Used in both water- and solvent-based systems, the additive anchoring groups, will adhere to the pigment surface. The compatibility of the system is dependent on the functional segments of the polymer that compose the hydrophobic portion. Regarding steric stabilization, the additive will physically reduce the mobility of the pigment particles and therefore avoid/minimize flocculation or re-agglomeration. This type of stabilization is accomplished mainly with nonionic dispersing agents.

Too much or too little of a surfactant can be detrimental to the stability of pigment dispersion. The determination of the optimal level is based on the rule of 2-2.5 mg of polymeric dispersant needed per square meter of pigment surface (Figure 5). This rule must be applied initially, after which the formulator is advised to do a ladder study to determine the optimal level based on viscosity changes, the occurrence of flooding and floating, oven stability and freeze-thaw stability evaluations when necessary.

The recommended type of dispersant adhesion group depends on the pigment surface. The following suggestions may help formulators select the most effective dispersant chemistry for the pigment being evaluated.

Pigment chemistries vary in texture, and the amount of energy required to achieve full-color development will differ from one to another.  A good way to determine the pigment’s optimal dispersion time is by doing a dispersibility study in which the formulator will determine the time and energy needed to develop the pigment to its full strength by evaluating its coloristic properties. Figure 6 shows the dispersibility of selected Pigment Blue 15:2, Pigment Green 7, Pigment Yellow 74 and Pigment Yellow 65 pigments. These pigments were evaluated for strength and color in 30-minute intervals, where the dispersion made with 15 minutes of grind time was used as the standard. Pigments were ground beyond their optimal level which can be confirmed when a loss of color strength is observed. This type of evaluation is important in determining the optimal processing time for a pigment in a selected formulation.  As can be seen in Figure 6, some pigments develop their strength and color faster than others. This is a key factor to consider when co-grinding pigments as it may not be possible to achieve optimum color development and consistency by this means.  It is for this reason that single pigment dispersions are recommended as the best means of obtaining the full-color development value of a given pigment.

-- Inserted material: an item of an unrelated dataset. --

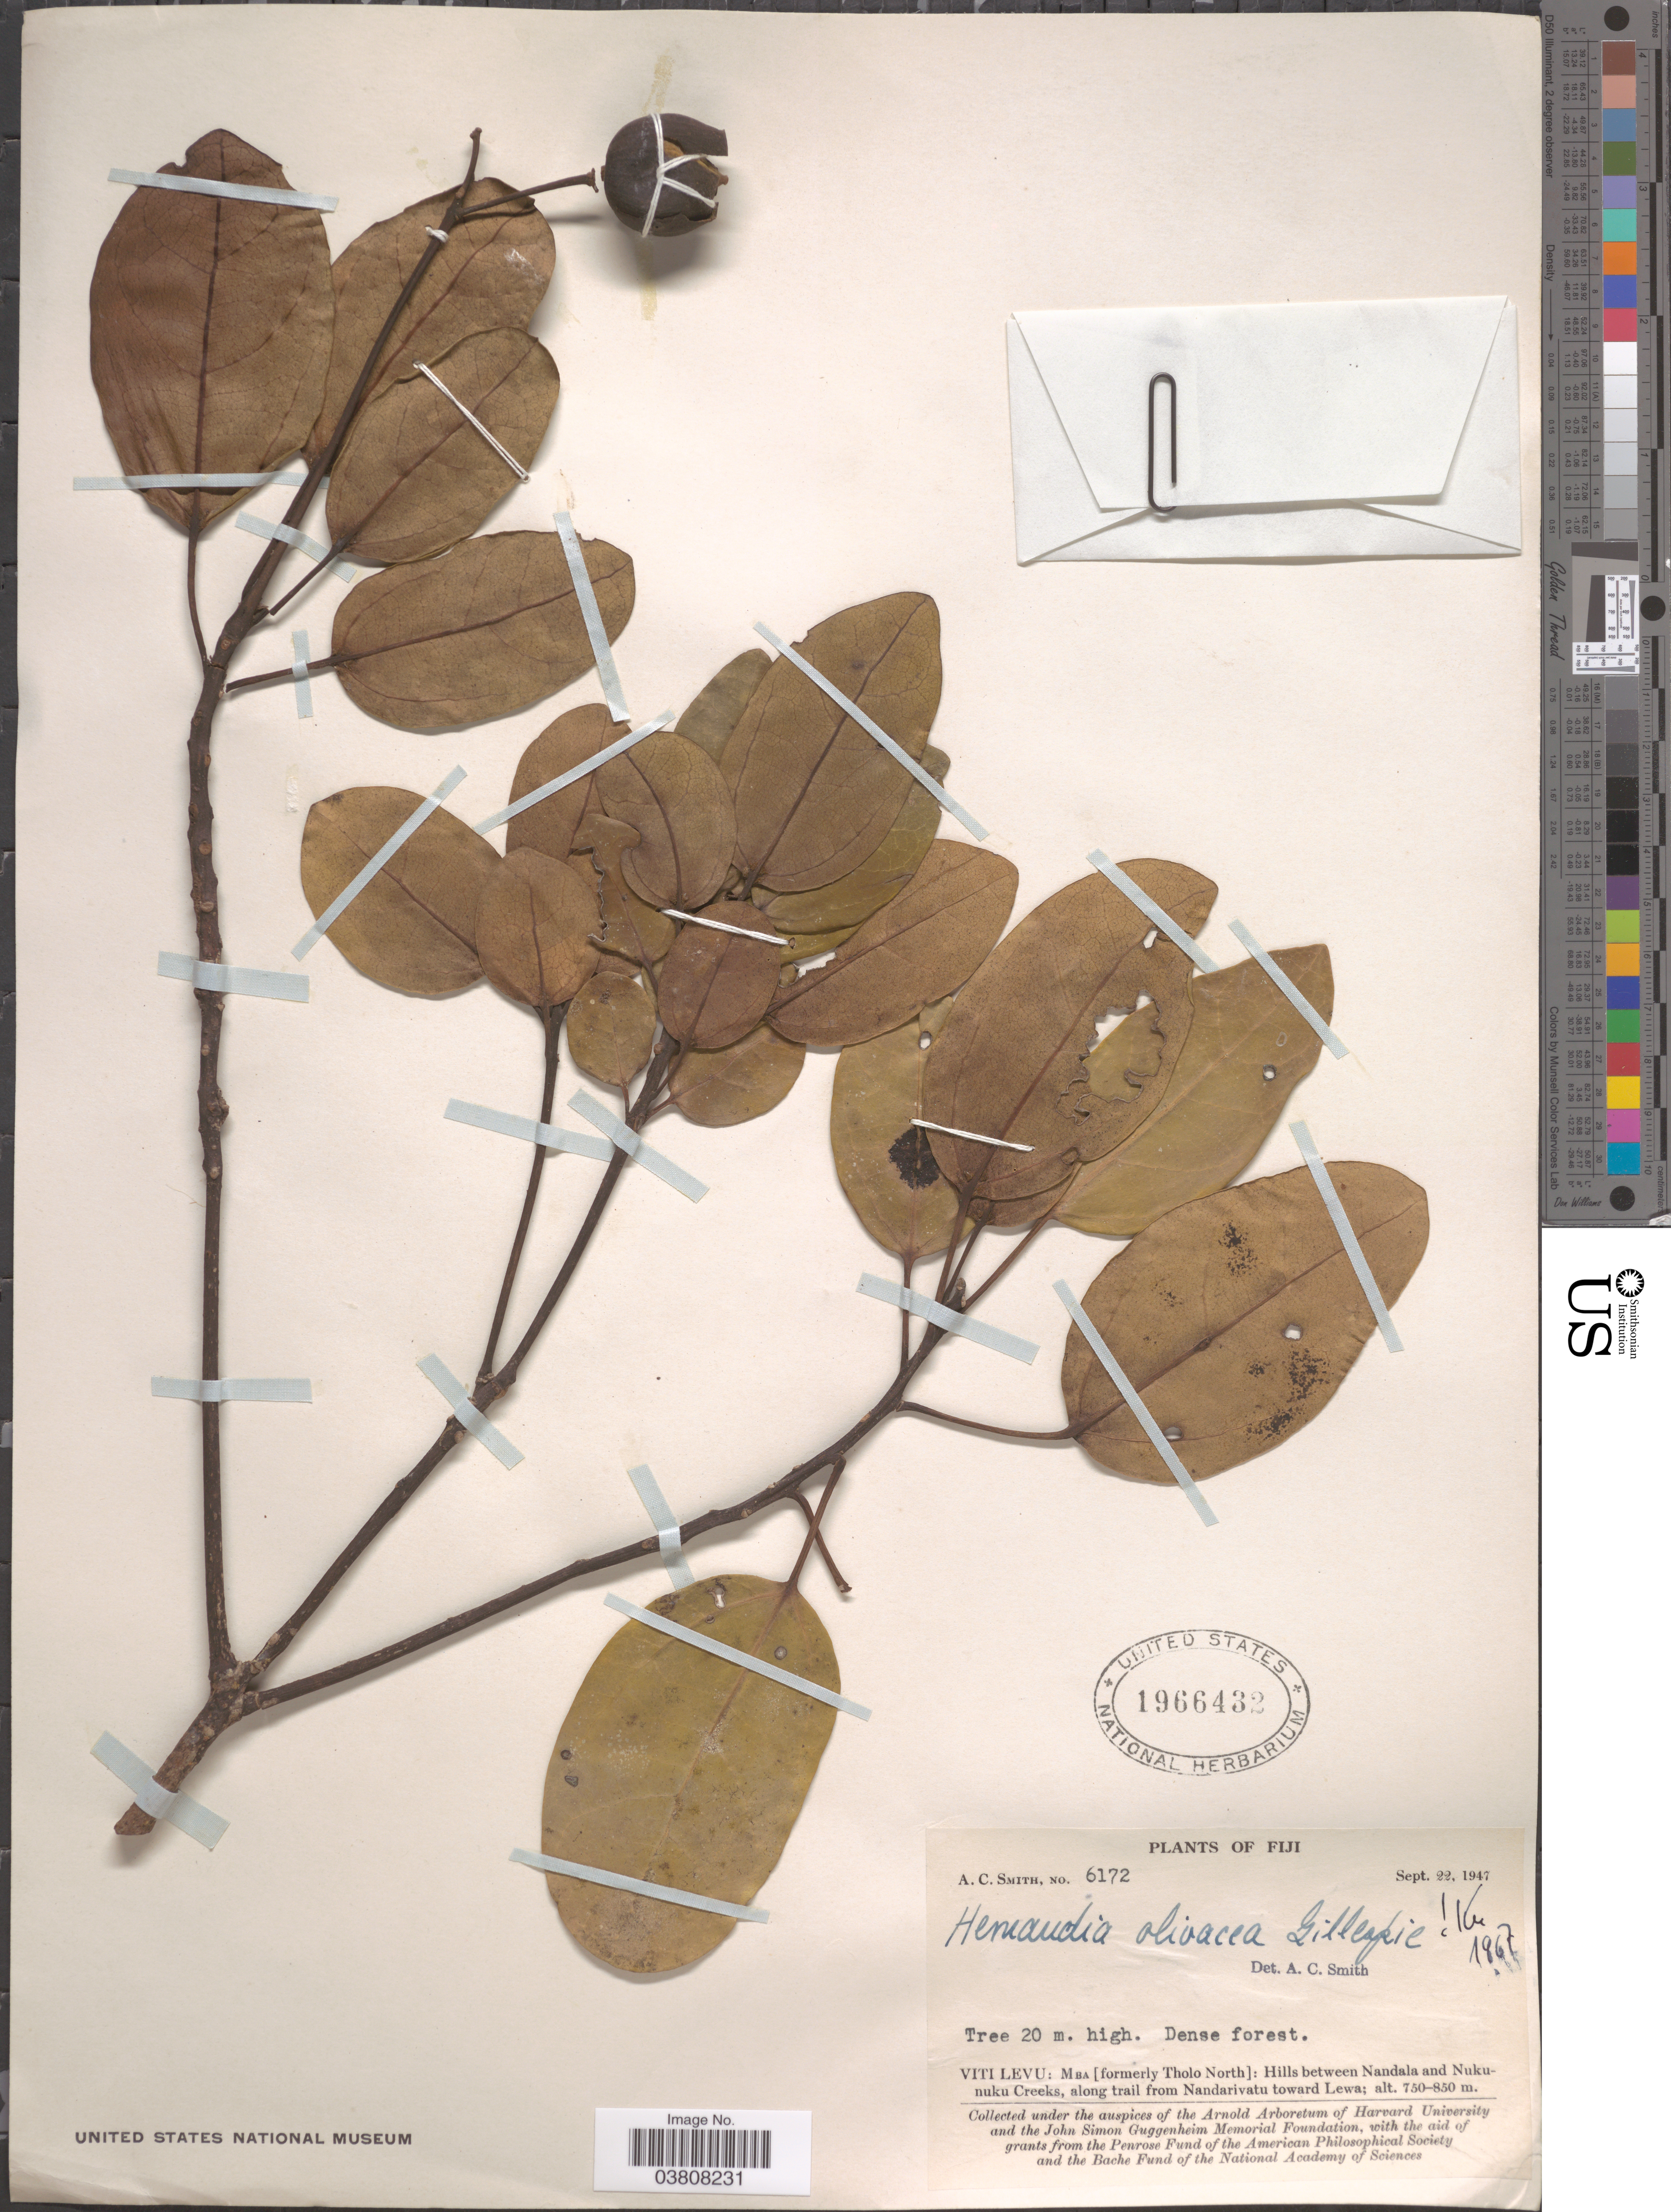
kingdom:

Infrastructure to manufacture Organic Phthalo Pigments

Pigments are a key component in a coating formulation and proper selection and dispersion is critical in determining the performance of the coating. In a recent study regarding the requests for technical assistance received over the past 2 years, it was noted that nearly 80% of the formulation issues were resolved by modifying or changing the pigments being used in the formula.  It is a mistake to assume that all pigments will perform the same from one formula to another. This assumption could also prove to be costly with respect to the coating development and manufacturing process. The keys to achieving a stable coating with the optimum performance and value are proper pigment selection, proper additive selection, and the appropriate means to achieve complete dispersion.  It is for this reason that we strongly suggest that formulators consult with their raw material and equipment suppliers to understand their options and potential issues better when formulating a coating.